Allowing Tui’s appeal, the Court of Appeal concluded that there is no strict rule that prevents the court from considering the content of an expert’s report which complies with CPR PD 35 where it has not been challenged by contradictory evidence and where there is no cross-examination. 

Griffiths appealed to the Supreme Court. 

The law

The general rule in civil cases – which applies to both witnesses of fact and expert witnesses – is that a party is required to challenge in cross-examination the evidence of any witness of the opposing party if they wish to submit that the evidence should not be accepted (Phipson on Evidence 20th edition, 2022).

As Latham LJ said in Deepak Fertilisers & Petrochemical Ltd v Davy McKee (UK) London Ltd [2002] EWCA Civ 1396, “one party should not be entitled to impugn the evidence of another party’s witness if he has not asked appropriate questions enabling the witness to deal with the criticisms that are being made”. Cross-examination gives the witness the opportunity to explain or clarify their evidence.

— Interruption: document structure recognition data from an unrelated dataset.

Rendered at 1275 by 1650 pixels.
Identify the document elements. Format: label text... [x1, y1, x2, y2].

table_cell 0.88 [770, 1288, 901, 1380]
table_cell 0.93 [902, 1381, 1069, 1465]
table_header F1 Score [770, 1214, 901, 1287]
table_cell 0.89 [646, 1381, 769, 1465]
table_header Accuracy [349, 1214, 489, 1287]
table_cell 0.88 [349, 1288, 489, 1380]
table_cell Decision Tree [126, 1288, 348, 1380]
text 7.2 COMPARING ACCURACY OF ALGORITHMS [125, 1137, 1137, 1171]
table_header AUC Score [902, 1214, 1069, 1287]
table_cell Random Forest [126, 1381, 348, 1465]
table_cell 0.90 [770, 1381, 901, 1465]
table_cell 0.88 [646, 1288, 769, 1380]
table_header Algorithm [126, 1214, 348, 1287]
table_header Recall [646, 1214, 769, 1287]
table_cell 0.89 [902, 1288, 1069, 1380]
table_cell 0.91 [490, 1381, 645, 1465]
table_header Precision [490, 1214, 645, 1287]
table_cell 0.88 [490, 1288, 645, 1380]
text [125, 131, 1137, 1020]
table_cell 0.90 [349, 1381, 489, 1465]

The purpose of the rule is to make sure that the trial is fair: to the party who has adduced the evidence of the impugned witness; to the witness who, in the case of an expert, may have a strong professional interest in maintaining their reputation from challenges of inaccuracy, inadequacy or dishonesty; and to the judge, who must make a proper assessment of the evidence to achieve justice. 

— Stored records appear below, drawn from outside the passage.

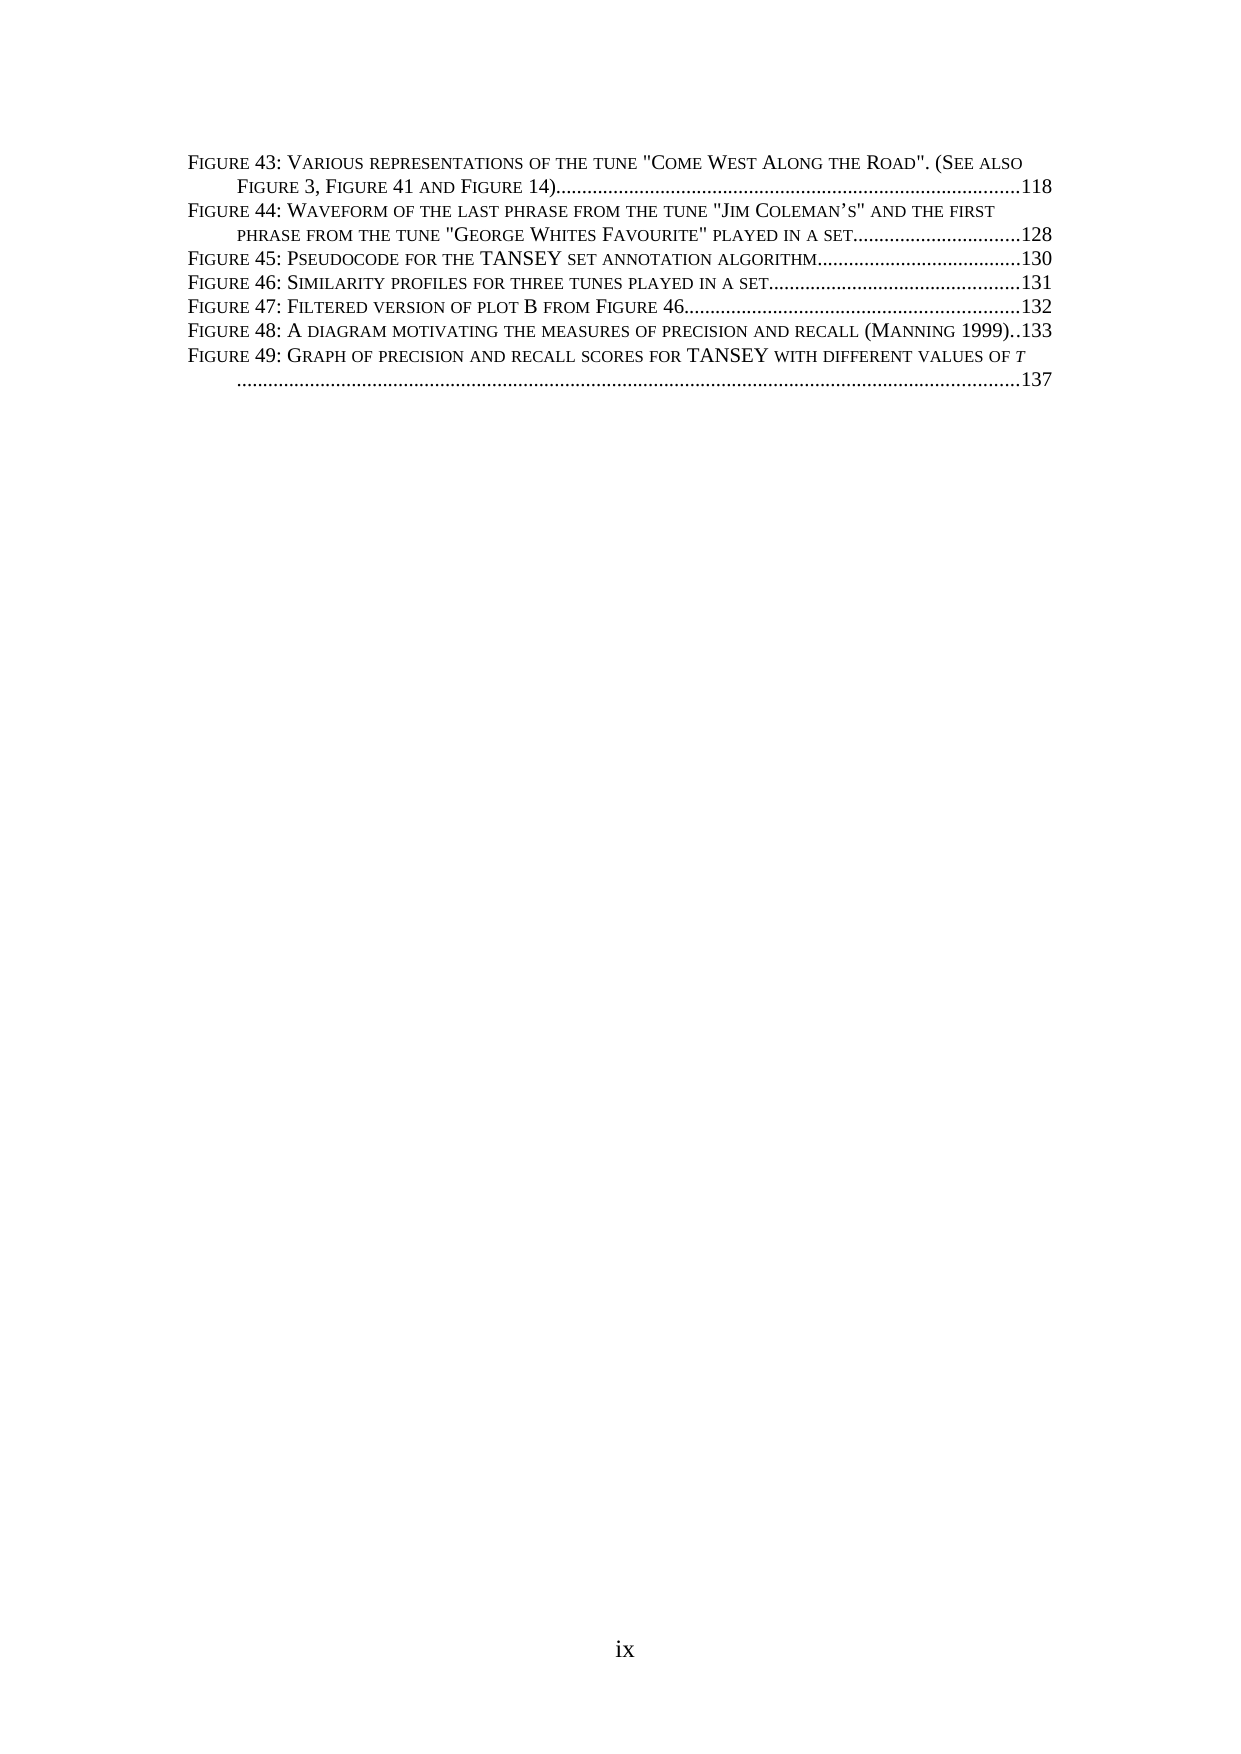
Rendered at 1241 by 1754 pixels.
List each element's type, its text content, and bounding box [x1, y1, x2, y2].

text Figure 49: Graph of precision and recall scores for TANSEY with different values of t 137 [187, 342, 1053, 391]
text Figure 45: Pseudocode for the TANSEY set annotation algorithm 130 [187, 246, 1053, 270]
text Figure 44: Waveform of the last phrase from the tune "Jim Coleman’s" and the first phrase from the tune "George Whites Favourite" played in a set 128 [187, 198, 1053, 246]
text Figure 43: Various representations of the tune "Come West Along the Road". (See also Figure 3, Figure 41 and Figure 14) 118 [187, 150, 1053, 198]
text Figure 46: Similarity profiles for three tunes played in a set 131 [187, 270, 1053, 294]
text Figure 47: Filtered version of plot B from Figure 46. 132 [187, 294, 1053, 318]
text Figure 48: A diagram motivating the measures of precision and recall (Manning 1999) 133 [187, 318, 1053, 342]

However, the rule is not inflexible. It may not apply where: 

(i) the challenge is collateral or insignificant; 

(ii) the evidence is manifestly incredible and cross-examination would make no difference; 

(iii) the expert’s assertion has no supportive reasoning; 

(iv) there is an obvious mistake in an expert’s report; 

(v) the factual basis on which a report is based conflicts with factual evidence; 

(vi) the expert has been given sufficient opportunity to respond to criticism; or

(vii) the report does not comply with CPR PD 35. 

The outcome

The Supreme Court found unanimously for Griffiths. By criticising Pennington’s report and accepting Tui’s final submissions, the judge denied Griffiths a fair trial. 

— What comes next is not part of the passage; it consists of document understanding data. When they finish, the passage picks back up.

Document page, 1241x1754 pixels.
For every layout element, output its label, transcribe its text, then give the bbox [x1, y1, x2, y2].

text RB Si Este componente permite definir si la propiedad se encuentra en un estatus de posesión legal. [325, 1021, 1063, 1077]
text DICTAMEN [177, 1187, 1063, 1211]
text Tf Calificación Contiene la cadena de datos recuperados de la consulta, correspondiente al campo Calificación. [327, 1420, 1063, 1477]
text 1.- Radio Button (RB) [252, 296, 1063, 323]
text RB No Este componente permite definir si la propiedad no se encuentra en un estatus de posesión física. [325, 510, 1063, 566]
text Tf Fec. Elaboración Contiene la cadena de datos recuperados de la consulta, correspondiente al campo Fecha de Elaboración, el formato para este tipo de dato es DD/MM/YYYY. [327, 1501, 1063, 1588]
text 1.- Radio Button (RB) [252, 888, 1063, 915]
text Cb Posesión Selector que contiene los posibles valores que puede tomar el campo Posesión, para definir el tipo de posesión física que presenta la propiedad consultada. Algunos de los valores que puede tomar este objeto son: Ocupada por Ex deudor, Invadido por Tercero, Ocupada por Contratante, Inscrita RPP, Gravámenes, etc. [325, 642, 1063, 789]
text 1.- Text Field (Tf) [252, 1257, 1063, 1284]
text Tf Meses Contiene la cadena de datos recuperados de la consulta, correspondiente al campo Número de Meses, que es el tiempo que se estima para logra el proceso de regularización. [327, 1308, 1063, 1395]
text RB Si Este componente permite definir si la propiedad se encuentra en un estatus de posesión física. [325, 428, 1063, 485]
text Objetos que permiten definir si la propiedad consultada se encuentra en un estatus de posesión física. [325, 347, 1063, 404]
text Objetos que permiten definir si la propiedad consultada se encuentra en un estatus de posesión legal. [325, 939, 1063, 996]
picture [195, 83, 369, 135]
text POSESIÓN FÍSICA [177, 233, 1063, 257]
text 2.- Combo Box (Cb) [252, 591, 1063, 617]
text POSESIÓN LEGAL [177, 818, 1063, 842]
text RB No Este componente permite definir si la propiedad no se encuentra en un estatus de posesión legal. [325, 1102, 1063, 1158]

Pennington’s report was terse and left many relevant questions unanswered, but it was not an unsupported assertion. He had explained an important part of his reasoning in answers to questions under CPR 35. 

Fairness required Pennington to be given the opportunity to respond to Tui’s criticisms, which were not put to him in cross-examination. None of the exceptions applied. On the evidence, Griffiths had shown that it was more likely than not that the food and drink at the hotel had caused his illness.